### Provided passage ###

A continuous function \(f : D \rightarrow \mathbb{R}\) is called monotone close to \(\Gamma\) if for every subdomain \(\Delta \subset D\) with \(\partial^{\prime\prime} \Delta \subset \Gamma\) the inequality \[ \text{osc}\, (f, \Delta) \leq \text{osc}\, (f, \partial^{\prime} \Delta) \] holds, where \(\partial^{\prime} \Delta = \tilde{\partial}\, \Delta \setminus \tilde{\partial}\, D\), \(\partial^{\prime\prime} \Delta = \tilde{\partial}\, \Delta \cap \tilde{\partial}\, D\). The following characterization of functions monotone close to the boundary is obtained: Let \(D\) be a subdomain of \(\mathbb{R}^2\), \(\Gamma \subset \partial D\) be an open Jordan arc, and \(f\in ACL^{\Phi}(D)\). If \(f\) is close to \(\Gamma\), then for every pair of points \(a, b \;D\) with \[ \rho_D(a, b) < \delta_D(a, b; \Gamma), \] the estimate
\[ | f(a) - f(b)| \leq \kappa_{0}(\rho_D(a, b); \delta_D(a, b; \Gamma), \Phi, I), \] holds where \[ I = \int_{D} \Phi(| \nabla\, f| \,d x_{1} \,d x_{2}, \]
\[ \kappa_{0}(\epsilon; \epsilon_{0}; \Phi; I) = \sup\left\{\kappa: \int_{\epsilon}^{\epsilon_0} \Phi\left(\frac{\kappa}{2\pi \tau}\right) \tau \,d \tau \leq \frac{1}{2\pi} I\right\}. \] Sufficient conditions for monotonicity close to the boundary are given illustrated by certain prominent examples.

### Dataset entries ###

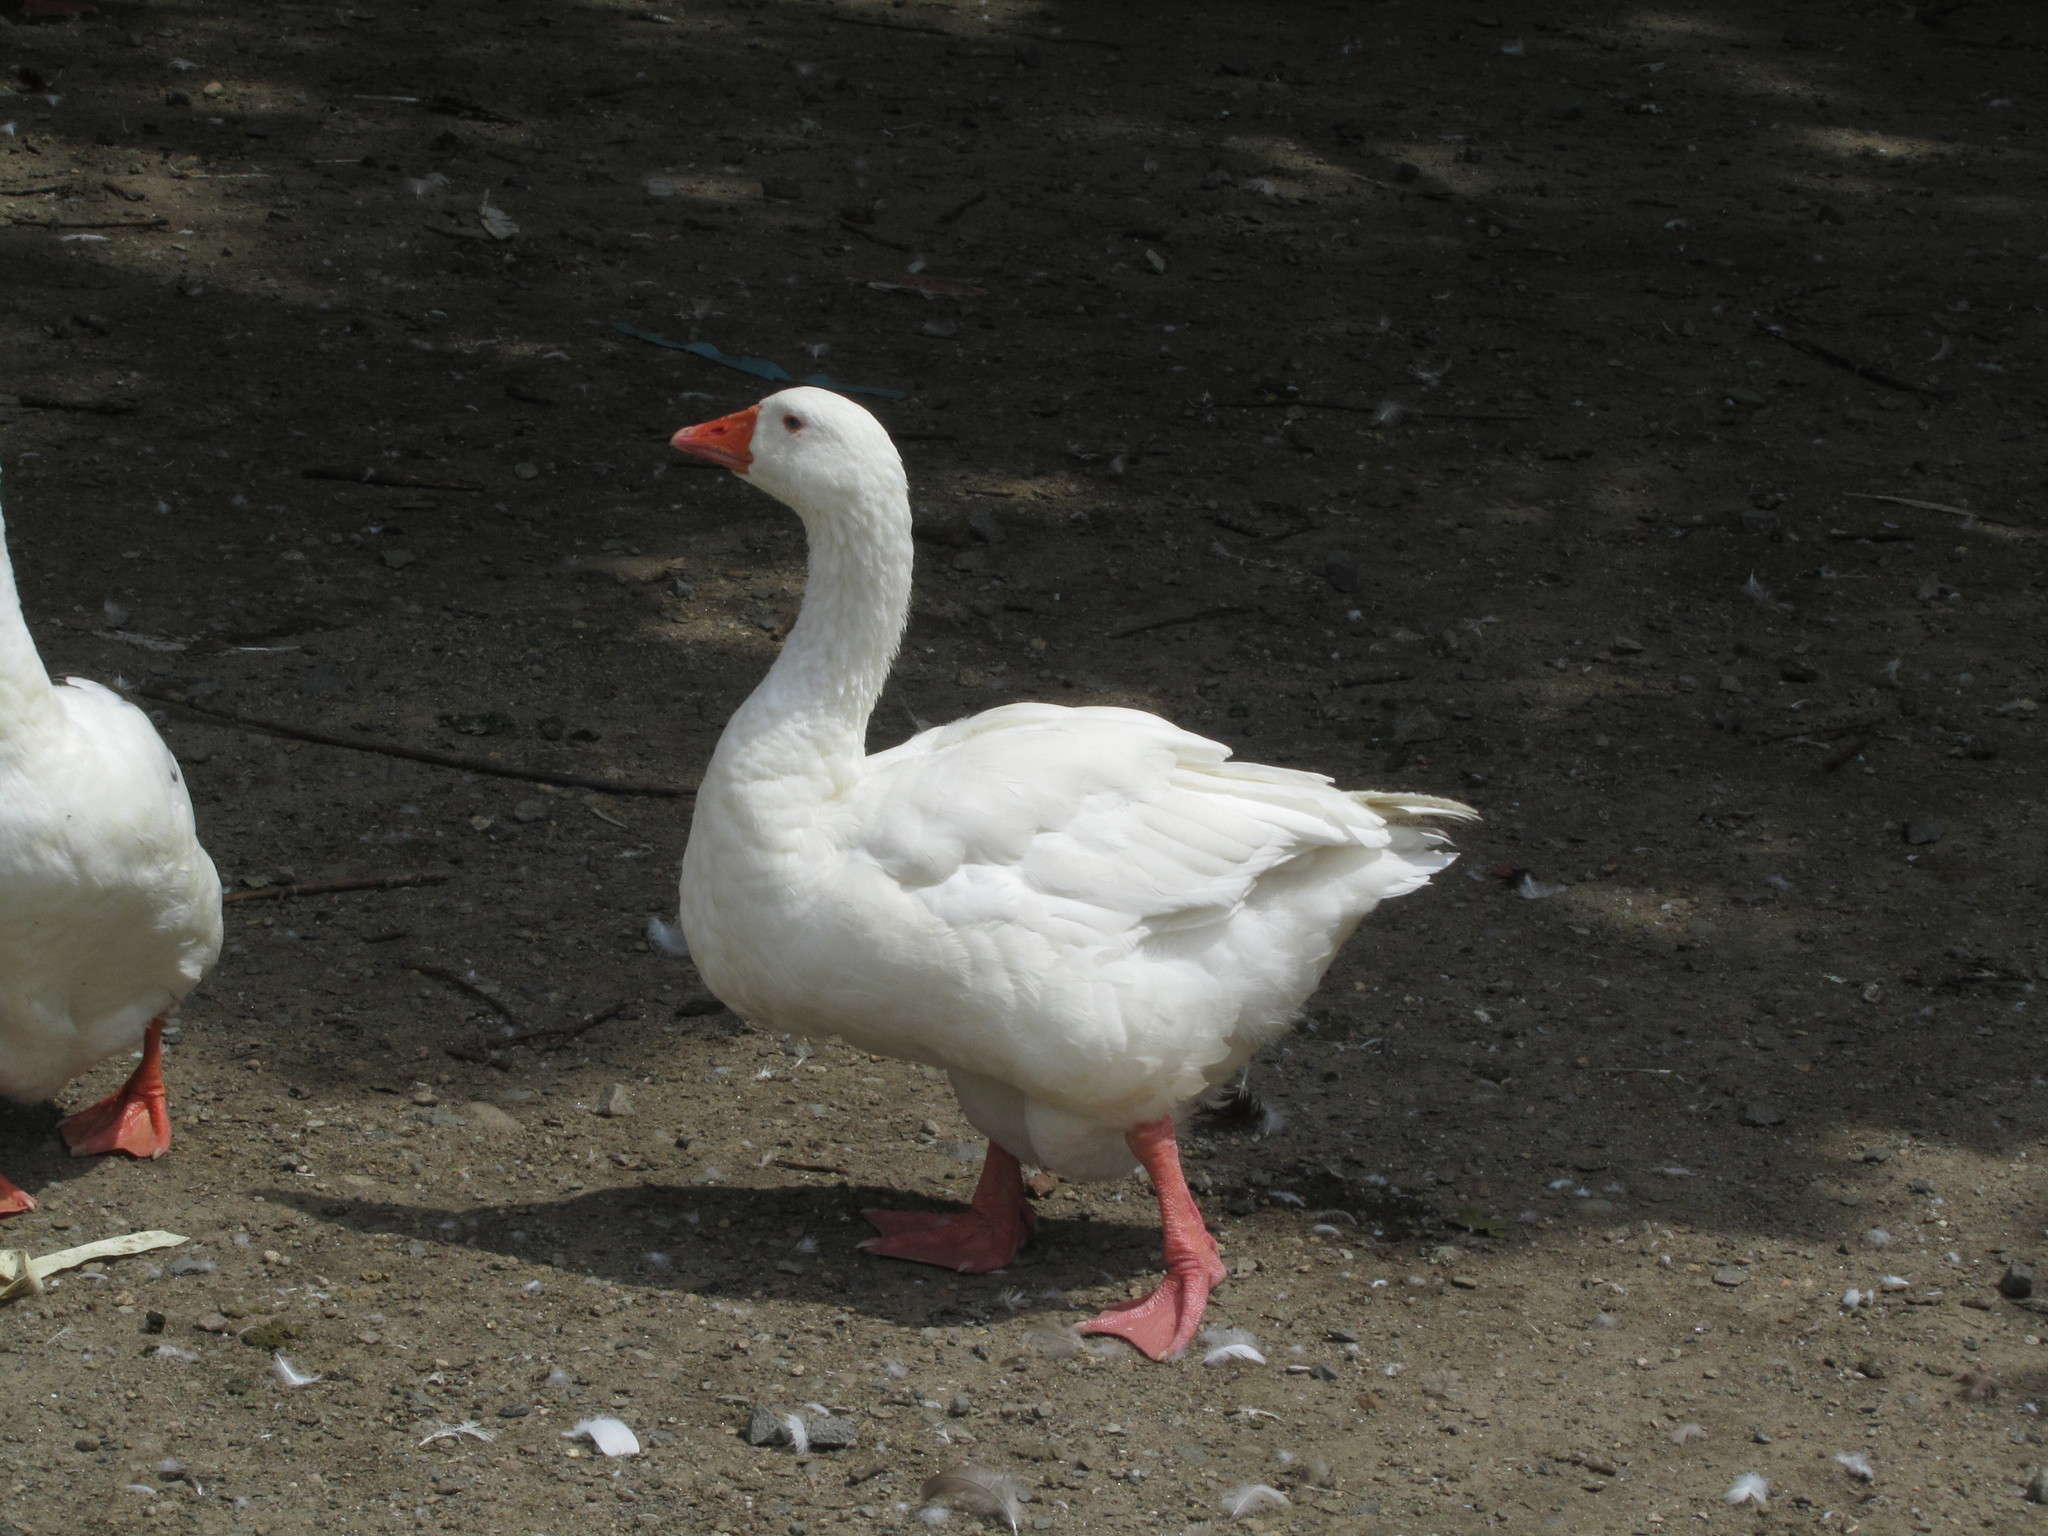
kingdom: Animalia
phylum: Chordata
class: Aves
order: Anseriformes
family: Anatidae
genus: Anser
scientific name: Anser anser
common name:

###

Exercise goal >> Summarize the passage on functions monotone close to the boundary in two sentences.

Exercise response >> A continuous function on a domain D is called monotone close to a boundary part Γ when, for every subdomain whose boundary shared with D lies in Γ, the function's oscillation over the subdomain does not exceed its oscillation over the part of the subdomain's boundary not shared with D. For a plane subdomain D, an open Jordan arc Γ in its boundary, and f in ACL^Φ(D), an estimate of |f(a) − f(b)| is obtained in terms of a quantity κ₀ depending on the integral of Φ(|∇f|) over D, and sufficient conditions for monotonicity close to the boundary are given and illustrated by examples.